Although "A Deeper Sleep" is the fifteenth Kate Shugak novel, it caught me by surprise from the beginning and kept surprising me throughout the book.
The first surprise was that "A Deeper Sleep" was narrated by Bernadette Dunne, rather than Marguerite Gavin, who has been the narrator for all the other books. I thought Bernadette Dunne did a great job. She caught every nuance of the story, but, after listening to fourteen novels with Marguerite Gavin's voice in my ear, she just didn't sound like Kate.
After a while, I began to wonder if this change was an acknowledgement of the nature of the book itself. Kate is front and centre in most of the books in the series, but not in this one. Here, she is no more important to the main plot than her state trooper lover, Jim Chopin. Most of the time, we are not in Kate's head. There are many scenes she's not in. It's as if the Park, Kate's tribe, her family and friends are over-shadowing Kate, expecting her to behave in certain ways and do certain things not just because of who she is but who they expect her to become. Kate's period of mourning is over. She's been allowed time to play cat and mouse with Jim Chopin's self-image. Now she must start to become the Elder her grandmother meant her to be.
Yet Kate's evolution, even her playful and sexually charged relationship with Jim, are background features to this novel, linking it to the rest of the series but not the focus of the reader's attention. That place is reserved for the monster of the book: Louis Deem.
Deem lives in the Park. It is well-known that he seduces and breaks women and it suspected that he kills them. They come to him voluntarily, even eagerly. When they come to understand who he is, they embrace death as a gift of release.
So how has Deem survived in the Park? Why has Kate, normally a law unto herself, not done something about him? It turns out that she's tried. She's assaulted him, threatened him, even had him arrested on fairly solid evidence. None of it worked. Deem is smart, manipulative, in control of his own hate and, perhaps most scary of all, is not afraid of Kate Shugak.
When the latest failed case against Deem is followed by brutal murders and whispers of child rape, something has to be done. Yet it is not primarily Kate who does it, which is the main surprise of the book.
This is a solid story about a predator thriving in the midst of a community that seems powerless to protect itself. It's about what that threat does to the people who have to watch it without being able to stop it. It explores the moral ambiguity of taking the law into your own hands and what meeting violence with violence does to those who act.
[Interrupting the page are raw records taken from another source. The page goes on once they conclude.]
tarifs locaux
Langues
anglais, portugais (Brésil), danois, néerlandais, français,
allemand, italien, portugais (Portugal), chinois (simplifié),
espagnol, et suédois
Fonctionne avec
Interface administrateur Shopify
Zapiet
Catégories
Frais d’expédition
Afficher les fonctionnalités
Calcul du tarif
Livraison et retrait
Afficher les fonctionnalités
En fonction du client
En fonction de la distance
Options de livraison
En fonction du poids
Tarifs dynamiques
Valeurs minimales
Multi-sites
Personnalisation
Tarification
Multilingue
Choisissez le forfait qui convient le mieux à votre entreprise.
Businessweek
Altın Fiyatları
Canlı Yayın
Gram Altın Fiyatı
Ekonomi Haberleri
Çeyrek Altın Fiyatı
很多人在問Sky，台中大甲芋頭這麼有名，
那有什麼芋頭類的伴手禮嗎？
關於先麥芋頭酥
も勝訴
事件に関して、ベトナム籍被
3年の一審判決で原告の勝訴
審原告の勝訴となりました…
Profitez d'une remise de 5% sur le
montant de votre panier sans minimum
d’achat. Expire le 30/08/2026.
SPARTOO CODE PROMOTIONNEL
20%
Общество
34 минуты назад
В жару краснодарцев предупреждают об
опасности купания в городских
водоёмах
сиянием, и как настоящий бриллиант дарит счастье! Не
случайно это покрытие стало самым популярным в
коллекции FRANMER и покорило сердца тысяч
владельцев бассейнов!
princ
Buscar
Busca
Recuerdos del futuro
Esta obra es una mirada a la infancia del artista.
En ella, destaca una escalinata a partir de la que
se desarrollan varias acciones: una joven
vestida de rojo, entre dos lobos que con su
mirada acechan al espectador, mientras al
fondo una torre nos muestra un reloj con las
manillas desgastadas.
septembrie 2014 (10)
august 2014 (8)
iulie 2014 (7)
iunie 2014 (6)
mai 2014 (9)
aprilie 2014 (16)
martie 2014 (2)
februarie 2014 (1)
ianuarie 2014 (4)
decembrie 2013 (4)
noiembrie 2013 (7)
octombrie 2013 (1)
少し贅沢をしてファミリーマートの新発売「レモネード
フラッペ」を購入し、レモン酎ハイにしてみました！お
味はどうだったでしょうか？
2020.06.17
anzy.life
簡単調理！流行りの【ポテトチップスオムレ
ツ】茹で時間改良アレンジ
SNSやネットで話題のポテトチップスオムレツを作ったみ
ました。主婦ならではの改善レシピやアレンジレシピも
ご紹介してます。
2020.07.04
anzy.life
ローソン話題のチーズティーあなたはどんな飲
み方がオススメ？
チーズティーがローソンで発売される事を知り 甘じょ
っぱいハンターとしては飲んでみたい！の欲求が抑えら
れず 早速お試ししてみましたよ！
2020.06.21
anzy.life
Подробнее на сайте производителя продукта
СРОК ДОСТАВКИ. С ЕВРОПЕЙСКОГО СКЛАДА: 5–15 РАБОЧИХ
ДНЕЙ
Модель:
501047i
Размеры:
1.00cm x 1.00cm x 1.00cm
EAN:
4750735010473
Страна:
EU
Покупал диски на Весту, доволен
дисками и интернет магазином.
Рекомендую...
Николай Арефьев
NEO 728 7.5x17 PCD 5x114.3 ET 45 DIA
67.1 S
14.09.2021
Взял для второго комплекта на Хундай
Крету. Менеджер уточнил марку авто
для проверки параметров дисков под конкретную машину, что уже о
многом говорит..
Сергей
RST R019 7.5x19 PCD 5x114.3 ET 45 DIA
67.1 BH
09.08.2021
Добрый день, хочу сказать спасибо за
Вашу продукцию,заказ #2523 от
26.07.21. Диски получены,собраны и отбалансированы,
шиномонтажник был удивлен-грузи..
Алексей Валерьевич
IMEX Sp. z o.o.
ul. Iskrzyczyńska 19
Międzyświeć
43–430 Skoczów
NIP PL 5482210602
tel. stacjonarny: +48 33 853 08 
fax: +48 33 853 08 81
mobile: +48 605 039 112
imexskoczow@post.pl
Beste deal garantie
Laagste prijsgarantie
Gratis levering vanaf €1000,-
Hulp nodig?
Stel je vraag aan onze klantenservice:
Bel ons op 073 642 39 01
It looks at the difference between being evil and doing bad things. It is a book filled with grief and waste and impotent anger.
It seemed to me that "A Deeper Sleep" signals a change in the Park. The evils that are done here will have consequences for many of the people in the Park. The context Kate is operating in is about to change. What is being asked of her is about to change. Kate herself comes out of this book innocent of wrong-doing but I had a strong sense that this will not save her.
"A Deeper Sleep" reminded me of "Playing With Fire", the first book in the series where Kate was unable to make things right in the face of a more powerful evil. It is a reminder that the world is full of threats, that actions have consequences, and that doing the right thing the wrong way always costs.
I'm rationing myself to one Kate Shugak book a month at the moment but I'm looking forward to book sixteen in July. Much as I enjoyed Bernadette Dunne's narration, I hope that Marguerite Gavin is back for the next one and that Kate is at its heart, dealing with her new situation.